**本文抜粋**

------------------------------------------------------------

(19)【発行国】日本国特許庁(JP)
(12)【公報種別】特許公報(B2)
(11)【特許番号】
(24)【登録日】2024-04-15
(45)【発行日】2024-04-23
(54)【発明の名称】乗客コンベアのポータブル運転装置および乗客コンベアの保守作業方法
(51)【国際特許分類】
B66B 31/00 20060101AFI20240416BHJP
【FI】
B66B31/00 D
(21)【出願番号】P 2020054887
(22)【出願日】2020-03-25
【審査請求日】2023-02-24
(73)【特許権者】
【識別番号】000236056
【氏名又は名称】三菱電機ビルソリューションズ株式会社
(74)【代理人】
【識別番号】100082175
【氏名又は名称】高田 守
(74)【代理人】
【識別番号】100106150
【氏名又は名称】高橋 英樹
(74)【代理人】
【識別番号】100142642
【氏名又は名称】小澤 次郎
(72)【発明者】
【氏名】小出 武秀
【審査官】長尾 裕貴
(56)【参考文献】
【文献】実開平04-079875(JP,U)
【文献】特開2007-169023(JP,A)
【文献】特開2002-068658(JP,A)
【文献】実開昭62-083082(JP,U)
【文献】特開2020-196565(JP,A)
(58)【調査した分野】(Int.Cl.,DB名)

------------------------------------------------------------

**課題内容**
特許公報に基づき、次の問いに答えてください。
1. 発明の名称は何ですか。
2. 出願日はいつですか。
3. 特許権者の氏名又は名称は何ですか。
次に掲げる資料は、上記の特許公報とは別個のものです。

**資料抜粋**
------------------------------------------------------------

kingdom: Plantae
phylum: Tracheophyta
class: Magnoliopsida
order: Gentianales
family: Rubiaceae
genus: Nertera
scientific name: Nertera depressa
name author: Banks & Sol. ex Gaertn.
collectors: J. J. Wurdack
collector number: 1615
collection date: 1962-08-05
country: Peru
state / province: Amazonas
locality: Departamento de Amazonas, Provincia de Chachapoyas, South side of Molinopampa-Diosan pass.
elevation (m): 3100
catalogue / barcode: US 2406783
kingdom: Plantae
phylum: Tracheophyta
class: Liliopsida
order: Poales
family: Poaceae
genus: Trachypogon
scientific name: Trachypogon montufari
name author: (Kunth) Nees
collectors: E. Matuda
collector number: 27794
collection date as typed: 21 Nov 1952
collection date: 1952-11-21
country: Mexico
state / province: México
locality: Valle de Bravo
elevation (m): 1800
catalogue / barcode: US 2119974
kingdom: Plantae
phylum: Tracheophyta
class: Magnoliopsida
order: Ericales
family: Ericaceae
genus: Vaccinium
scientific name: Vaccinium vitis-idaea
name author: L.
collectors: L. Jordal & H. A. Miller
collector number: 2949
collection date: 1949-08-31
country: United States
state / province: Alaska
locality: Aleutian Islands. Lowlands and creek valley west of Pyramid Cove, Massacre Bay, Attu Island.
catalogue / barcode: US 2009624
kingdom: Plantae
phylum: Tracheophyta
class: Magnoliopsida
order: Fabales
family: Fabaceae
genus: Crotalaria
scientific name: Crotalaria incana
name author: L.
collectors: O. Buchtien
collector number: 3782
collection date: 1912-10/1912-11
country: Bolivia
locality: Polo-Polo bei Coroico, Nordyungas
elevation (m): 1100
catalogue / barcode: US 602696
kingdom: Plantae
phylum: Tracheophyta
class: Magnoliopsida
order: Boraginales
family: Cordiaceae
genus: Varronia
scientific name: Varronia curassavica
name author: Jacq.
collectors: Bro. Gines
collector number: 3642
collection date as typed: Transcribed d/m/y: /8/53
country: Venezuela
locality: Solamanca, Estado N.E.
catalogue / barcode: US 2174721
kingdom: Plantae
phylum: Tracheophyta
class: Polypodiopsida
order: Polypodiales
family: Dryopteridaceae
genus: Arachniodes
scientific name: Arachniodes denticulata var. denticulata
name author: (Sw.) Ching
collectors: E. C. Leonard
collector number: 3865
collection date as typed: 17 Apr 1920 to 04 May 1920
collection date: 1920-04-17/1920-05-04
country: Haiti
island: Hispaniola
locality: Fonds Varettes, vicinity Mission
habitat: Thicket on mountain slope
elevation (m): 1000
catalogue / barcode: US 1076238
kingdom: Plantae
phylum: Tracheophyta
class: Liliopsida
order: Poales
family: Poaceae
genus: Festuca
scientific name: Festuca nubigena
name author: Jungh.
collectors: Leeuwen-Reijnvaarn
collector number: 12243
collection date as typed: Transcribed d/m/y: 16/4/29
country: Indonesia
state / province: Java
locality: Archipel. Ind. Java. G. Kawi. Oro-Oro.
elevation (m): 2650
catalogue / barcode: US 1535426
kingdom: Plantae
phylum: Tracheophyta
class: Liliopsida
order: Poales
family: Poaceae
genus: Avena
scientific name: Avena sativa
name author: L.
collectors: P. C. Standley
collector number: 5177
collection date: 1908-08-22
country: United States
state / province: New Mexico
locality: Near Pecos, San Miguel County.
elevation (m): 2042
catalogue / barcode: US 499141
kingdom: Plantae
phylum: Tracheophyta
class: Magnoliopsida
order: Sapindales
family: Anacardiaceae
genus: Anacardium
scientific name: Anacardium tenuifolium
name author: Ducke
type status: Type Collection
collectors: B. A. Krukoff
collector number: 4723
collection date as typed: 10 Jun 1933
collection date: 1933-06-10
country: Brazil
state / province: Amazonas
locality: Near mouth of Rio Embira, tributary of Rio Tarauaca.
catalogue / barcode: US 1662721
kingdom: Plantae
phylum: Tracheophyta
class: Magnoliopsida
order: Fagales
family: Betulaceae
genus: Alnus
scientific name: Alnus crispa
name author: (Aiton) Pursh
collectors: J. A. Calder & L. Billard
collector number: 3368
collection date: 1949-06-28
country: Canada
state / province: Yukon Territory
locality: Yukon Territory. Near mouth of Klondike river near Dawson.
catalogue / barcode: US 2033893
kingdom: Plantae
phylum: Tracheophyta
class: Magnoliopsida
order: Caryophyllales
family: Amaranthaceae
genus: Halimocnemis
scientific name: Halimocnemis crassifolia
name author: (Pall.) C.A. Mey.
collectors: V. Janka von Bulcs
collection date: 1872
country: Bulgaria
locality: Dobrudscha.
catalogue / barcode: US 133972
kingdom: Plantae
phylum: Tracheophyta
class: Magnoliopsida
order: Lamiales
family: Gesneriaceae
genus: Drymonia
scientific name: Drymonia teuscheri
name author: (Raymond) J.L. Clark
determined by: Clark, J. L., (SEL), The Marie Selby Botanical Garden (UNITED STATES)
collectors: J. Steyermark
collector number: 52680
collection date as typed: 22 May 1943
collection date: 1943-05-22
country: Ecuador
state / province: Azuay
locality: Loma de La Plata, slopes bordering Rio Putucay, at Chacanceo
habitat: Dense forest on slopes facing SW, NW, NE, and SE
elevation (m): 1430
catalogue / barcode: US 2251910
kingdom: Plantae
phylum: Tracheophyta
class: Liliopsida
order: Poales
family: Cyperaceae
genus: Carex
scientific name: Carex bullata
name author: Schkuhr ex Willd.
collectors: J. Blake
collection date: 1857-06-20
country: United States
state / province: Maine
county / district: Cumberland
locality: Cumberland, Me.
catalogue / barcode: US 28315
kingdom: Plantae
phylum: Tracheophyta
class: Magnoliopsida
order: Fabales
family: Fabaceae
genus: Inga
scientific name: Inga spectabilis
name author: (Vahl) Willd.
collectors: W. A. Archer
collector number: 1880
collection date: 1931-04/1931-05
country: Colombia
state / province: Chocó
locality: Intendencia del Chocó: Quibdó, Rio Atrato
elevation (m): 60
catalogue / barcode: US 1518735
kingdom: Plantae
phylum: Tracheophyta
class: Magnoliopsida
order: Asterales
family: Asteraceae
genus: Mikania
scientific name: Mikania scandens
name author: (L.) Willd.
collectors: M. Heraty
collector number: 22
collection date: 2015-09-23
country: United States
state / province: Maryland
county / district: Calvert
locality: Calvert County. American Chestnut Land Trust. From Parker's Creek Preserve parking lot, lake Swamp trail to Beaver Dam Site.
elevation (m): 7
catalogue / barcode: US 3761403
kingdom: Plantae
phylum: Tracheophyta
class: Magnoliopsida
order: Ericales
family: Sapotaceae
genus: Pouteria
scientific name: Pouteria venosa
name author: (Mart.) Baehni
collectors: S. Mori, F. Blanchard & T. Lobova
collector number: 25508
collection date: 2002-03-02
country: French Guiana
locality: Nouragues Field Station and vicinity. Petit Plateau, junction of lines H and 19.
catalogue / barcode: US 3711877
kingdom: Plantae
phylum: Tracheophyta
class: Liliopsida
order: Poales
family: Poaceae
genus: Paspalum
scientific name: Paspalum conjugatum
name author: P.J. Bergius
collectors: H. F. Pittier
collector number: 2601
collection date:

------------------------------------------------------------

**解答欄**
1. 乗客コンベアのポータブル運転装置および乗客コンベアの保守作業方法
2. 2020-03-25
3. 三菱電機ビルソリューションズ株式会社